Combien de temps un pays peut-il vivre sans classe politique reconnue, légitime, condidérée comme représentative? La crise actuelle donne l'impression que la France suit désormais sa route sans la politique. L'Etat continue de fonctionner, tant bien que mal. «Une fois de plus, on voit que ce qui tient bon dans les coups durs, c'est le réseau des préfets et des sous-préfets. C'est l'Etat.» Ces propos du Général de Gaulle, dans le chaos de la fin de la guerre d'Algérie, rapportés par Alain Peyrefitte dans C'était de Gaulle, illustrent la situation actuelle. Le pays semble tenir vaille que vaille par son Etat, son administration, la compétence et la constance de ses préfets, magistrats, ambassadeurs, généraux, de ses professeurs, policiers, travailleurs sociaux, debout dans la tempête. La société civile continue de fonctionner. Les trains partent à l'heure, les étudiants sont accueillis dans les universités, l'approvisionnement du pays n'est pas remis en cause; dans un contexte économique dramatique, ses entreprises tournent et certaines, notamment les PME, dans la discrétion, investissent, recrutent, innovent. Tout pourrait ainsi continuer pendant des années.
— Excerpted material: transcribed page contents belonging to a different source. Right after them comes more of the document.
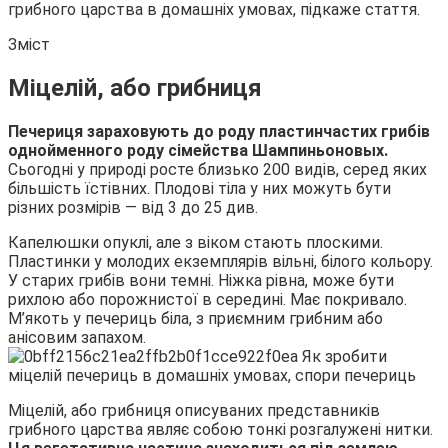
грибного царства в домашніх умовах, підкаже стаття.
Зміст
Міцелій, або грибниця
Печериця зараховують до роду пластинчастих грибів
однойменного роду сімейства Шампиньоновых.
Сьогодні у природі росте близько 200 видів, серед яких
більшість їстівних. Плодові тіла у них можуть бути
різних розмірів — від 3 до 25 див.
Капелюшки опуклі, але з віком стають плоскими.
Пластинки у молодих екземплярів вільні, білого кольору.
У старих грибів вони темні. Ніжка рівна, може бути
рихлою або порожнистої в середині. Має покривало.
М’якоть у печериць біла, з приємним грибним або
анісовим запахом.
Міцелій, або грибниця описуваних представників
грибного царства являє собою тонкі розгалужені нитки.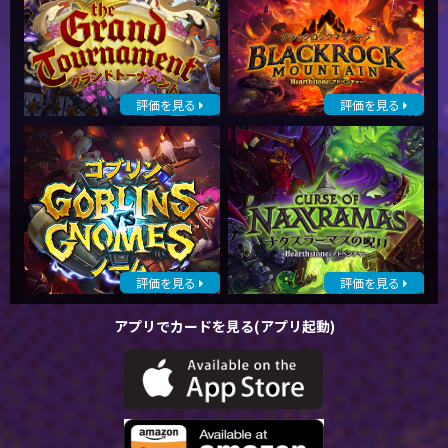
評価を見る
評価を見る
評価を見る
評価を見る
アプリでカードを見る(アプリ起動)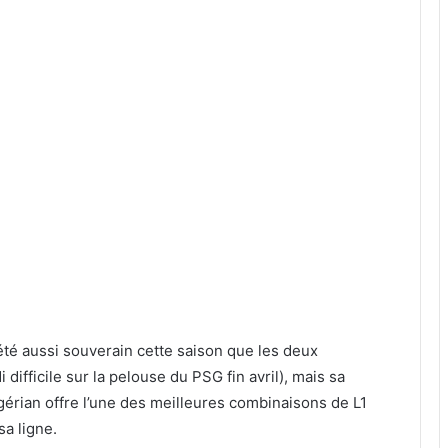
été aussi souverain cette saison que les deux
ifficile sur la pelouse du PSG fin avril), mais sa
igérian offre l’une des meilleures combinaisons de L1
sa ligne.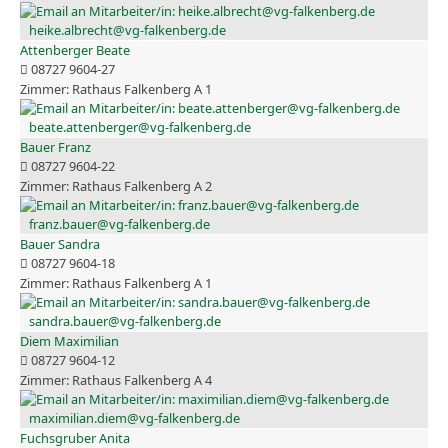
heike.albrecht@vg-falkenberg.de
Attenberger Beate
08727 9604-27
Rathaus Falkenberg A 1
beate.attenberger@vg-falkenberg.de
Bauer Franz
08727 9604-22
Rathaus Falkenberg A 2
franz.bauer@vg-falkenberg.de
Bauer Sandra
08727 9604-18
Rathaus Falkenberg A 1
sandra.bauer@vg-falkenberg.de
Diem Maximilian
08727 9604-12
Rathaus Falkenberg A 4
maximilian.diem@vg-falkenberg.de
Fuchsgruber Anita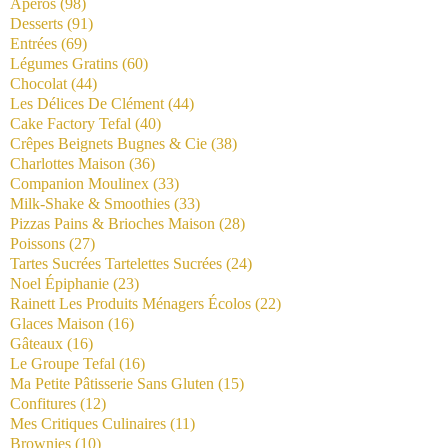
Apéros
(98)
Desserts
(91)
Entrées
(69)
Légumes Gratins
(60)
Chocolat
(44)
Les Délices De Clément
(44)
Cake Factory Tefal
(40)
Crêpes Beignets Bugnes & Cie
(38)
Charlottes Maison
(36)
Companion Moulinex
(33)
Milk-Shake & Smoothies
(33)
Pizzas Pains & Brioches Maison
(28)
Poissons
(27)
Tartes Sucrées Tartelettes Sucrées
(24)
Noel Épiphanie
(23)
Rainett Les Produits Ménagers Écolos
(22)
Glaces Maison
(16)
Gâteaux
(16)
Le Groupe Tefal
(16)
Ma Petite Pâtisserie Sans Gluten
(15)
Confitures
(12)
Mes Critiques Culinaires
(11)
Brownies
(10)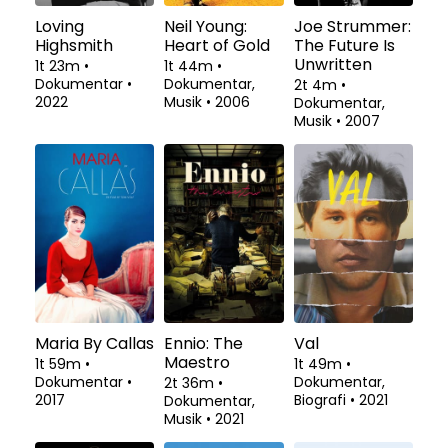
Loving
Neil Young:
Joe Strummer:
Highsmith
Heart of Gold
The Future Is
Unwritten
1t 23m
•
1t 44m
•
Dokumentar
•
Dokumentar,
2t 4m
•
2022
Musik
•
2006
Dokumentar,
Musik
•
2007
Maria By Callas
Ennio: The
Val
Maestro
1t 59m
•
1t 49m
•
Dokumentar
•
Dokumentar,
2t 36m
•
2017
Biografi
•
2021
Dokumentar,
Musik
•
2021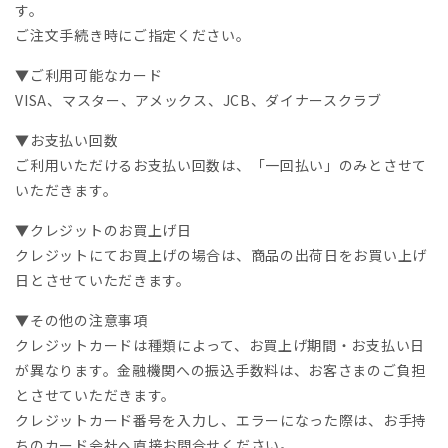
す。
ご注文手続き時にご指定ください。
▼ご利用可能なカード
VISA、マスター、アメックス、JCB、ダイナースクラブ
▼お支払い回数
ご利用いただけるお支払い回数は、「一回払い」のみとさせて
いただきます。
▼クレジットのお買上げ日
クレジットにてお買上げの場合は、商品の出荷日をお買い上げ
日とさせていただきます。
▼その他の注意事項
クレジットカードは種類によって、お買上げ期間・お支払い日
が異なります。金融機関への振込手数料は、お客さまのご負担
とさせていただきます。
クレジットカード番号を入力し、エラーになった際は、お手持
ちのカード会社へ直接お問合せください。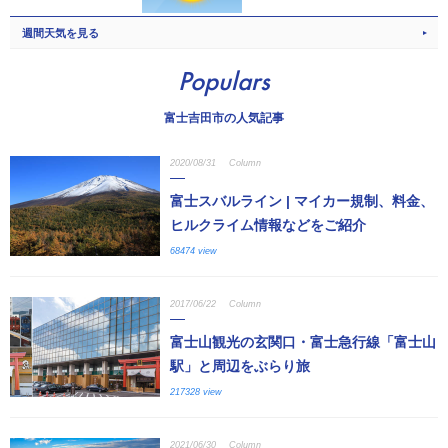
週間天気を見る
Populars
富士吉田市の人気記事
2020/08/31
Column
富士スバルライン | マイカー規制、料金、
ヒルクライム情報などをご紹介
68474 view
2017/06/22
Column
富士山観光の玄関口・富士急行線「富士山
駅」と周辺をぶらり旅
217328 view
2021/06/30
Column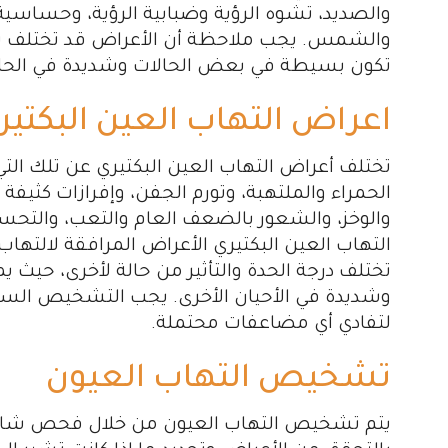
والصديد، تشوه الرؤية وضبابية الرؤية، وحساسية
والشمس. يجب ملاحظة أن الأعراض قد تختلف بين
تكون بسيطة في بعض الحالات وشديدة في الحالا
اعراض التهاب العين البكتير
تختلف أعراض التهاب العين البكتيري عن تلك ال
الحمراء والملتهبة، وتورم الجفن، وإفرازات كثيف
والوخز، والشعور بالضعف العام والتعب، والتحسس
التهاب العين البكتيري الأعراض المرافقة لالتهاب 
تختلف درجة الحدة والتأثير من حالة لأخرى، حيث
وشديدة في الأحيان الأخرى. يجب التشخيص السل
لتفادي أي مضاعفات محتملة.
تشخيص التهاب العيون
يتم تشخيص التهاب العيون من خلال فحص شامل ل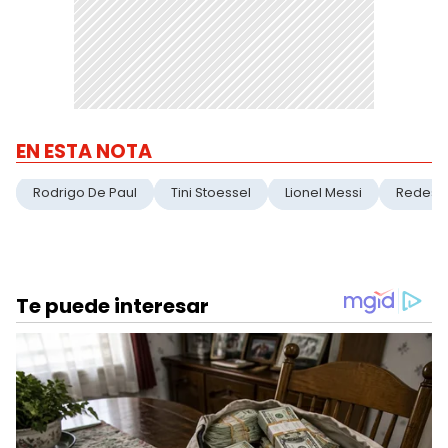
EN ESTA NOTA
Rodrigo De Paul
Tini Stoessel
Lionel Messi
Redes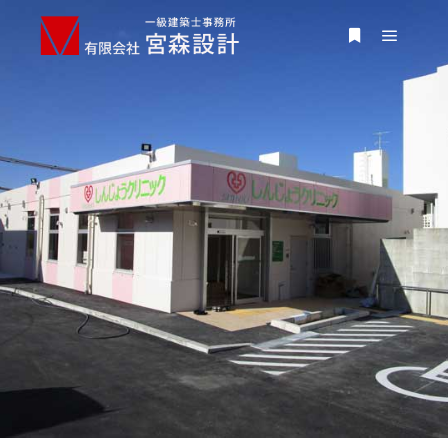
しんじょうクリニック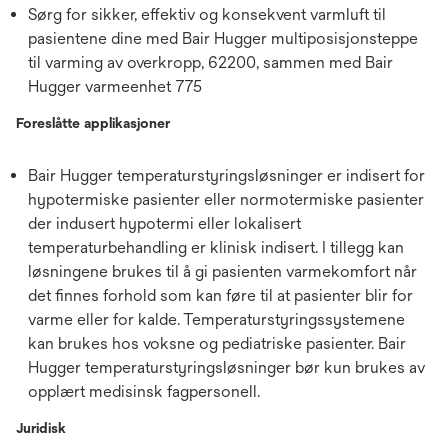
Sørg for sikker, effektiv og konsekvent varmluft til
pasientene dine med Bair Hugger multiposisjonsteppe
til varming av overkropp, 62200, sammen med Bair
Hugger varmeenhet 775
Foreslåtte applikasjoner
Bair Hugger temperaturstyringsløsninger er indisert for
hypotermiske pasienter eller normotermiske pasienter
der indusert hypotermi eller lokalisert
temperaturbehandling er klinisk indisert. I tillegg kan
løsningene brukes til å gi pasienten varmekomfort når
det finnes forhold som kan føre til at pasienter blir for
varme eller for kalde. Temperaturstyringssystemene
kan brukes hos voksne og pediatriske pasienter. Bair
Hugger temperaturstyringsløsninger bør kun brukes av
opplært medisinsk fagpersonell.
Juridisk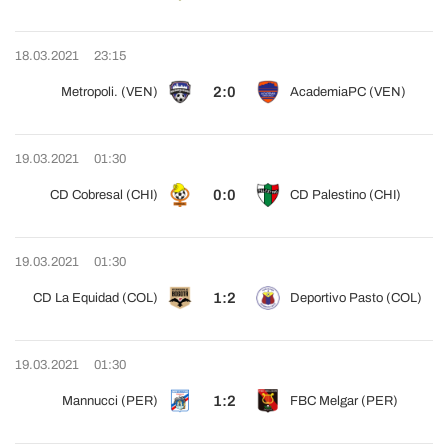
18.03.2021
23:15
2:0
Metropoli. (VEN)
AcademiaPC (VEN)
19.03.2021
01:30
0:0
CD Cobresal (CHI)
CD Palestino (CHI)
19.03.2021
01:30
1:2
CD La Equidad (COL)
Deportivo Pasto (COL)
19.03.2021
01:30
1:2
Mannucci (PER)
FBC Melgar (PER)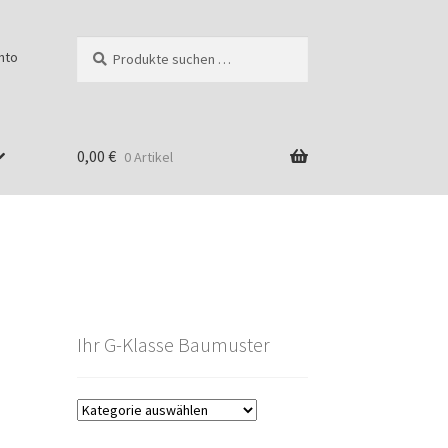
Suchen
Suchen
nto
nach:
0,00
€
0 Artikel
Ihr G-Klasse Baumuster
g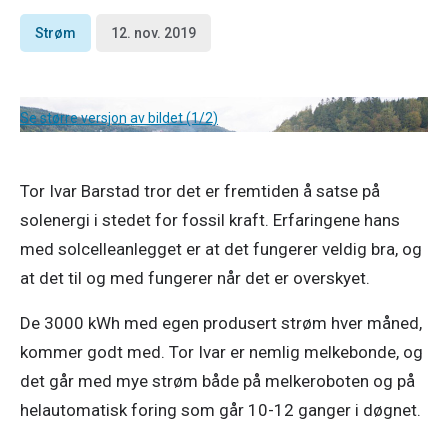
Strøm
12. nov. 2019
Se større versjon av bildet (1/2)
Tor Ivar Barstad tror det er fremtiden å satse på 
solenergi i stedet for fossil kraft. Erfaringene hans 
med solcelleanlegget er at det fungerer veldig bra, og 
at det til og med fungerer når det er overskyet. 
De 3000 kWh med egen produsert strøm hver måned, 
kommer godt med. Tor Ivar er nemlig melkebonde, og 
det går med mye strøm både på melkeroboten og på 
helautomatisk foring som går 10-12 ganger i døgnet. 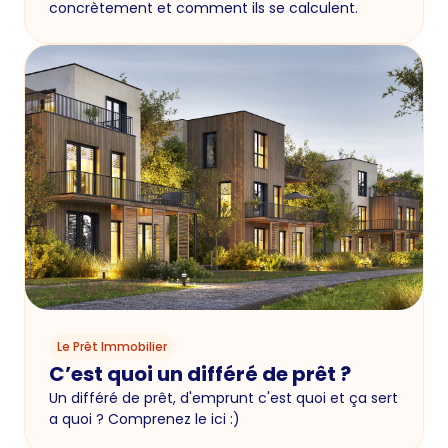
concrètement et comment ils se calculent.
Le Prêt Immobilier
C’est quoi un différé de prêt ?
Un différé de prêt, d'emprunt c'est quoi et ça sert
a quoi ? Comprenez le ici :)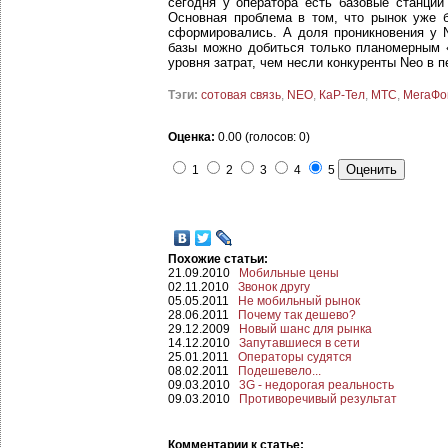
сегодня у оператора есть базовые станции
Основная проблема в том, что рынок уже 
сформировались. А доля проникновения у N
базы можно добиться только планомерным «
уровня затрат, чем несли конкуренты Neo в 
Тэги:
сотовая связь
,
NEO
,
КаР-Тел
,
МТС
,
МегаФо
Оценка:
0.00 (голосов: 0)
1
2
3
4
5
Похожие статьи:
21.09.2010
Мобильные цены
02.11.2010
Звонок другу
05.05.2011
Не мобильный рынок
28.06.2011
Почему так дешево?
29.12.2009
Новый шанс для рынка
14.12.2010
Запутавшиеся в сети
25.01.2011
Операторы судятся
08.02.2011
Подешевело...
09.03.2010
3G - недорогая реальность
09.03.2010
Противоречивый результат
Комментарии к статье: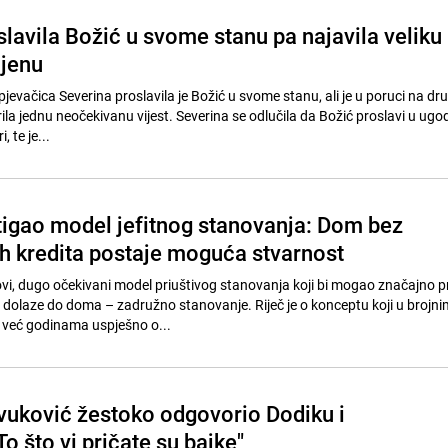
lavila Božić u svome stanu pa najavila veliku
jenu
evačica Severina proslavila je Božić u svome stanu, ali je u poruci na dr
la jednu neočekivanu vijest. Severina se odlučila da Božić proslavi u ugo
 te je...
tigao model jefitnog stanovanja: Dom bez
h kredita postaje moguća stvarnost
ovi, dugo očekivani model priuštivog stanovanja koji bi mogao značajno pr
i dolaze do doma – zadružno stanovanje. Riječ je o konceptu koji u brojni
već godinama uspješno o...
vuković žestoko odgovorio Dodiku i
"To što vi pričate su bajke"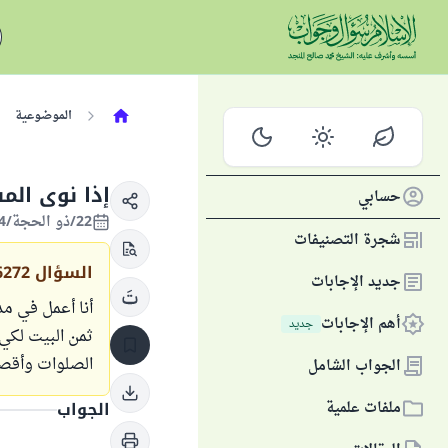
الموضوعية
إذا نوى الم
حسابي
22/ذو الحجة/1444 الموافق 10/يوليو/2023
شجرة التصنيفات
السؤال
6272
جديد الإجابات
أهم الإجابات
جديد
ثمن البيت لكي 
الصلوات وأقص
الجواب الشامل
ملفات علمية
الجواب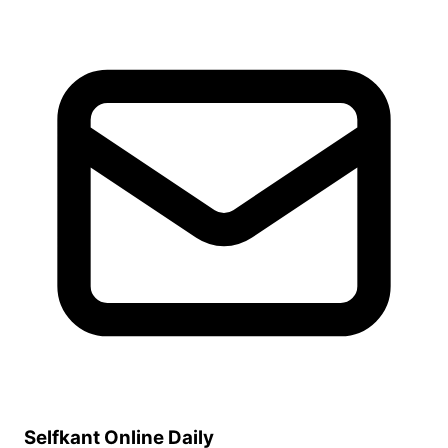
Selfkant Online Daily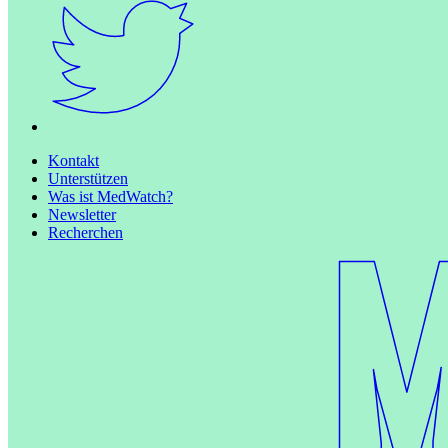
Kontakt
Unterstützen
Was ist MedWatch?
Newsletter
Recherchen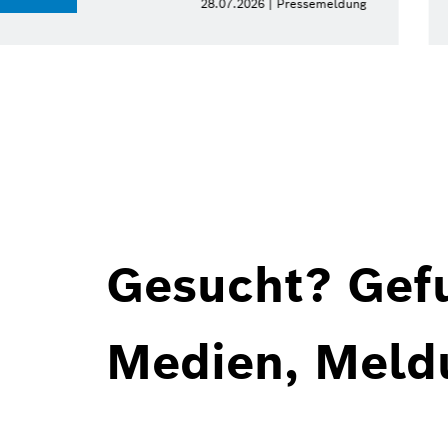
meldung
Gesucht? Gef
Medien, Meld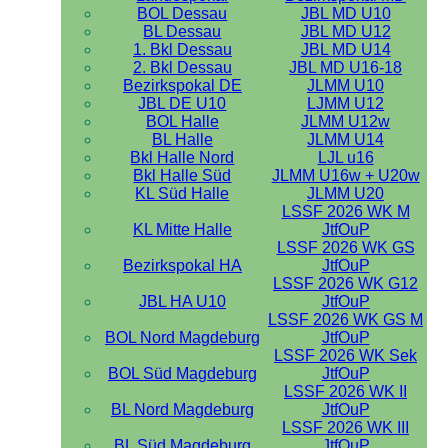
BOL Dessau
JBL MD U10
BL Dessau
JBL MD U12
1. Bkl Dessau
JBL MD U14
2. Bkl Dessau
JBL MD U16-18
Bezirkspokal DE
JLMM U10
JBL DE U10
LJMM U12
BOL Halle
JLMM U12w
BL Halle
JLMM U14
Bkl Halle Nord
LJL u16
Bkl Halle Süd
JLMM U16w + U20w
KL Süd Halle
JLMM U20
LSSF 2026 WK M
KL Mitte Halle
JtfOuP
LSSF 2026 WK GS
Bezirkspokal HA
JtfOuP
LSSF 2026 WK G12
JBL HA U10
JtfOuP
LSSF 2026 WK GS M
BOL Nord Magdeburg
JtfOuP
LSSF 2026 WK Sek
BOL Süd Magdeburg
JtfOuP
LSSF 2026 WK II
BL Nord Magdeburg
JtfOuP
LSSF 2026 WK III
BL Süd Magdeburg
JtfOuP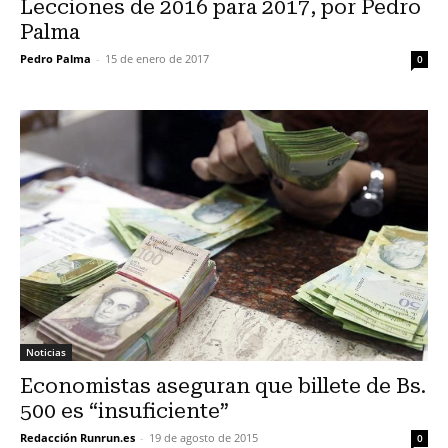
Lecciones de 2016 para 2017, por Pedro
Palma
Pedro Palma
-
15 de enero de 2017
0
Noticias
Economistas aseguran que billete de Bs.
500 es “insuficiente”
Redacción Runrun.es
-
19 de agosto de 2015
0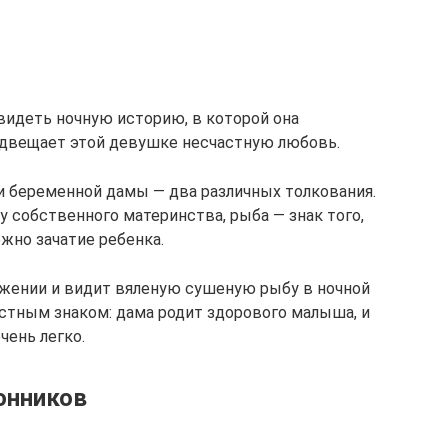
идеть ночную историю, в которой она
едвещает этой девушке несчастную любовь.
и беременной дамы — два различных толкования.
у собственного материнства, рыба — знак того,
ожно зачатие ребенка.
ожении и видит вяленую сушеную рыбу в ночной
стным знаком: дама родит здорового малыша, и
чень легко.
онников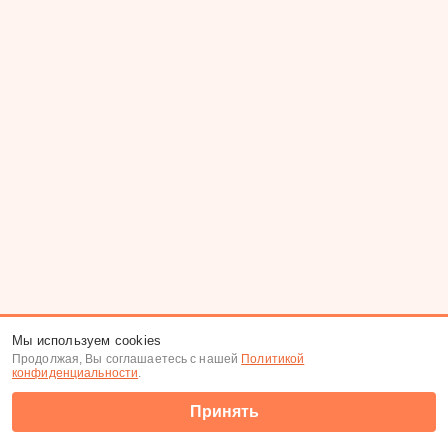
Мы используем cookies
Продолжая, Вы соглашаетесь с нашей
Политикой
конфиденциальности
.
Принять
Cependant, la débâcle de la politique n'est pas supportable à long terme. L'absence de pilotage politique et d'alternative crédible se traduit par un décrochage du pays en Europe et dans le monde. La vie politique se cantonne surtout à la communication, aux polémiques, aux coups médiatiques, aux postures, mais déserte le réel, le champ des réformes nécessaires et de l'action. L'Allemagne, gravement affectée par le crise de 2008 et 2009, a profondément transformé son système économique et social ces dernières années. Son économie est aujourd'hui fleurissante avec un taux de chômage de 5%, une puissance industrielle qui en fait le second exportateur de la planète, et la quasi-disparition de ses déficits publics. L'antigermanisme montant dans une partie de la classe politique française n'est qu'un signe supplémentaire de repli et d'aigrissement. Le Royaume-Uni se transforme et atteint le plein emploi, l'Italie et l'Espagne reprennent le chemin de la croissance au prix de profondes réformes de leur système économique et social. La France, elle, n'est toujours pas sortie du boulet de ses 35 heures, des rigidités de son marché du travail, de ses effroyables records de prélèvements obligatoires (47% du PIB), de ses déficits et endettement massif, ni de ses régimes de retraite à la fois injustes et insoutenables. En outre, le pays se divise, avec une montée de la violence et des communautarismes, l'aggravation des phénomènes de ghettoïsation, la crise de son éducation nationale, de l'autorité en général, sans véritable réponse politique, de long terme, à ce morcellement croissant. Non, une nation ne peut pas survivre longtemps sans pilote dans l'avion, sans une classe politique, une représentation digne de confiance et d'autorité.